En esta situación, las posibilidades de ofrecer un discurso, si quiera formal, sobre lo que esas obras de repertorio y bel cantistas puedan tener que decir sobre el mundo que nos rodea, o mejor, sobre lo que nos pasa (que diría Lorca) queda muy limitado. Todo lo más que se puede hacer es desempolvarlas. Arreglarlas de aquí y de allá para actualizarlas en superficie. Colocarles joyas preciosas, como puede ser un divo como Javier Camarena. Deslumbrar al público, algo que nada tiene que ver con alumbrar. Nótese la diferencia. Dar el espectáculo. Y mantener el marchamo de alta cultura, más que nada por la dificultad que hay para poderla reproducir con la calidad y complejidad que se hace en este teatro y en otros. Y no son muchos los que pueden hacerlo.
Parece que ante la dificultad de crear óperas contemporáneas con la fecundidad que se hacía en el pasado y de encontrar cantantes que enamoren a los aficionados cantándoles la música clásica compuesta hoy en día, los teatros se han volcado con este tipo de políticas. Políticas que suponen una excusa cultural para, en definitiva, ponerse guapo o guapa, salir una noche a divertirse con bonitas y bien cantadas canciones románticas. Para entretenerse.
En definitiva, y de hacer caso a Peter Brook, el Premio de las Artes Princesa de Asturias 2019, que de teatro y ópera sabe un rato, el teatro lo creó Dios para eso.

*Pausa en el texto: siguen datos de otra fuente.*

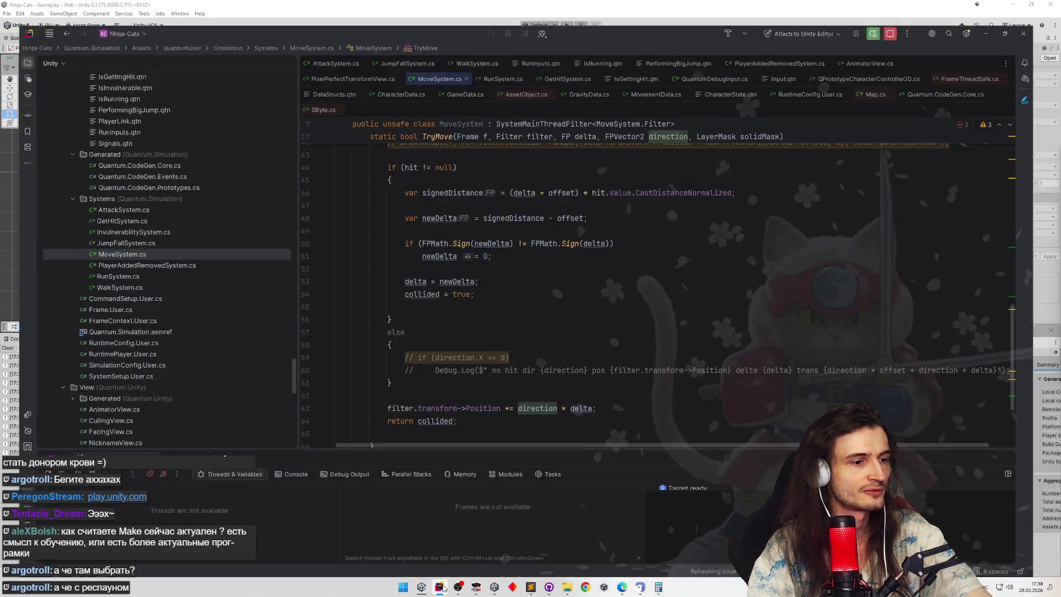
left_click(913, 11)
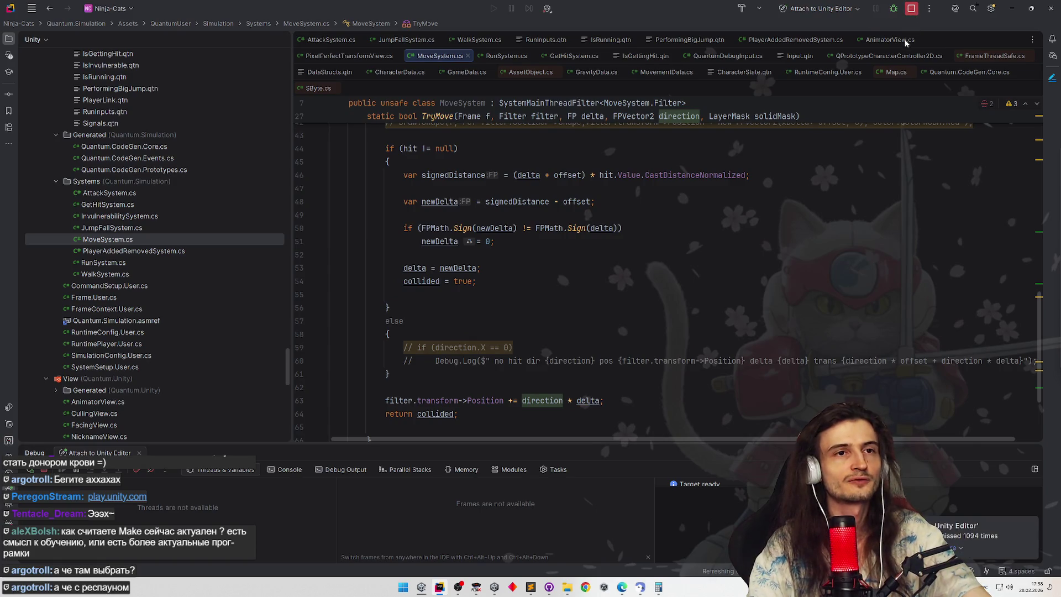
left_click(1012, 9)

Para entretener al personal en los aburridos días de descanso. Así que, un divo o una diva son un entretenimiento divino sin ninguna preocupación por revisar o reinterpretar las formas a tenor de lo que nos pasa. Su objetivo es reproducirlas tal cual se cree que debe hacerse. Formas y maneras en cierta medida inventadas, pues de aquellas épocas no hay grabaciones que nos permitan saber si los divos y las divas de nuestros días lo cantan como se crearon.
Mientras, la ópera contemporánea sigue a un lado debido a la desafección del gran público con ella (aunque hay quien dice que es al contrario, que es la música contemporánea la desafecta con el gran público). Lo que dificulta que se programe con la regularidad con la que en su momento se programaban las óperas bel cantistas que ahora son de repertorio. Esto impediría el desarrollo de equipos artísticos específicos, incluidos cantantes con la calidad de Camarena y de su carácter para ser celebrity.
Todo ello hace difícil crear grandes públicos que premiasen su presente (como ocurría en el pasado), frente a un público que premia su pasado operístico, en tanto que es pasado y que ni huele ni mancha. Instalados en esa melancolía meten al divo en un teatro de ópera para escuchar en vivo ese soñado glorioso pasado de vez en cuando.